More compression will make the engine more prone to detonation and create more heat for small HPR gains, N/A's come with 8.6:1 pistons and you can find the blocks everywhere, so there is a close to free compression upgrade if you really want one.
Get the head ported while it's off, you wont regret it.
Spend you money on a good turbo and engine or fuel management, tuning and not build is the key to the engine's survival and reliability.
I would also recommend pulling the transmission apart while it's off and having the diff pin welded in place (NOT THE DIFF GEARS), the diff pin (that holds the spider gears in the diff) is held in by a small role pin, which when pushing the car, often sheers away and the diff pin floats in the diff until it comes through the housing.
Do not try to break in a new built engine with and ACT clutch, the extreme duty pressure plate is unsprung and can walk the crank.
The ACT grabs well but so do others, the darn clutch pedal is so stiff to get to the floor and a challenge to hold there.

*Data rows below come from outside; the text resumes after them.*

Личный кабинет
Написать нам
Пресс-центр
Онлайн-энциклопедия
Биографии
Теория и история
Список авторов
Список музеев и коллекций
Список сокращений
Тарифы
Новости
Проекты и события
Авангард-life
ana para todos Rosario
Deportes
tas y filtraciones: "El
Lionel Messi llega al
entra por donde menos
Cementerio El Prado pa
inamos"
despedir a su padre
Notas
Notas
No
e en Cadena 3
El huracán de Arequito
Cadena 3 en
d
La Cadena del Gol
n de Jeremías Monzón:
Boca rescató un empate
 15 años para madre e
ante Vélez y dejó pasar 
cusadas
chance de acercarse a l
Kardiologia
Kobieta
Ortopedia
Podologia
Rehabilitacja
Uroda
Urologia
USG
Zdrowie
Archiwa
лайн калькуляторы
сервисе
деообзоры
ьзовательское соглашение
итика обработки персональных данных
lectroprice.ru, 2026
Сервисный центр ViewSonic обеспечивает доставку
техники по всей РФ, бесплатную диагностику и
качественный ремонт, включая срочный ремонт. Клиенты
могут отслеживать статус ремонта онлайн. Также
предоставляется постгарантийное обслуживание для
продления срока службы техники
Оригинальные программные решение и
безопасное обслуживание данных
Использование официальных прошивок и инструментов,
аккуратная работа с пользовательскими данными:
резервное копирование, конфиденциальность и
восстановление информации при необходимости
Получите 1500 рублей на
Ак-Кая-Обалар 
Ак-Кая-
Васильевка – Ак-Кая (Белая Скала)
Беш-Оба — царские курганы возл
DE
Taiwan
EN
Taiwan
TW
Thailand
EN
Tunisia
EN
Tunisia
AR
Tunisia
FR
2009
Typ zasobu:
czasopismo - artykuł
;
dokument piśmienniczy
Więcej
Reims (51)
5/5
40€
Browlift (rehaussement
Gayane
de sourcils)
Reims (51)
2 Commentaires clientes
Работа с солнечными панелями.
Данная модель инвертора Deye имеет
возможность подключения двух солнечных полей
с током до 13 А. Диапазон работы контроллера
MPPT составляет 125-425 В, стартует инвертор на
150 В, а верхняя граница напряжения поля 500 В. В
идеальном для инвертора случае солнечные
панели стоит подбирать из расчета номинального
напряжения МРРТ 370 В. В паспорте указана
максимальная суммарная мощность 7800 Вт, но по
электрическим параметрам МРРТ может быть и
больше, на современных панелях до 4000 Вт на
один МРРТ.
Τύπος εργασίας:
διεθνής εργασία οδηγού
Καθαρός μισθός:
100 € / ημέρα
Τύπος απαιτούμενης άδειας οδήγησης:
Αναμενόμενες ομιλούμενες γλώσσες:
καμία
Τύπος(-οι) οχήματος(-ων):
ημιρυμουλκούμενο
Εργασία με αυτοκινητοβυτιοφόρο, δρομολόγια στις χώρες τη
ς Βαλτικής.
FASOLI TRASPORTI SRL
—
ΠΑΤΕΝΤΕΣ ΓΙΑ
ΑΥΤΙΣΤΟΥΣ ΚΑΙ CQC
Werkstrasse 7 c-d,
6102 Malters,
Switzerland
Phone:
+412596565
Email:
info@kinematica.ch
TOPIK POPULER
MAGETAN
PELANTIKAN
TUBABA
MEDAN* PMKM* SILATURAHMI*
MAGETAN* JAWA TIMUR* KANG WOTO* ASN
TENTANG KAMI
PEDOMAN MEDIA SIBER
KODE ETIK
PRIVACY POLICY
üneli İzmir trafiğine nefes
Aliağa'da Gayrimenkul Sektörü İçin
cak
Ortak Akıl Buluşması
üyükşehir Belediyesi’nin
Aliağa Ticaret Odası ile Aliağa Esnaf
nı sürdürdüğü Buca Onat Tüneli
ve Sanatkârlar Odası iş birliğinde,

I had to pull my ACT 4puck with extreme pressure plate out last summer, the release bearing (which still worked fine) had worn a groove into the pressure plate 1/2 the depth of the forks and the engagement point was getting farther on the pedal, I had adjusted the clutch masters rod and bled the system, then the shift fork (that holds the release bearing) cracked on the pivot ball, I had enough and sent the disk to bully clutch and tossed the pressure plate, they converted the disk to a sprung stage 4 and made me a stage 4 BULLY pressure plate with needle bearings, near OEM pedal effort and stronger then the ACT.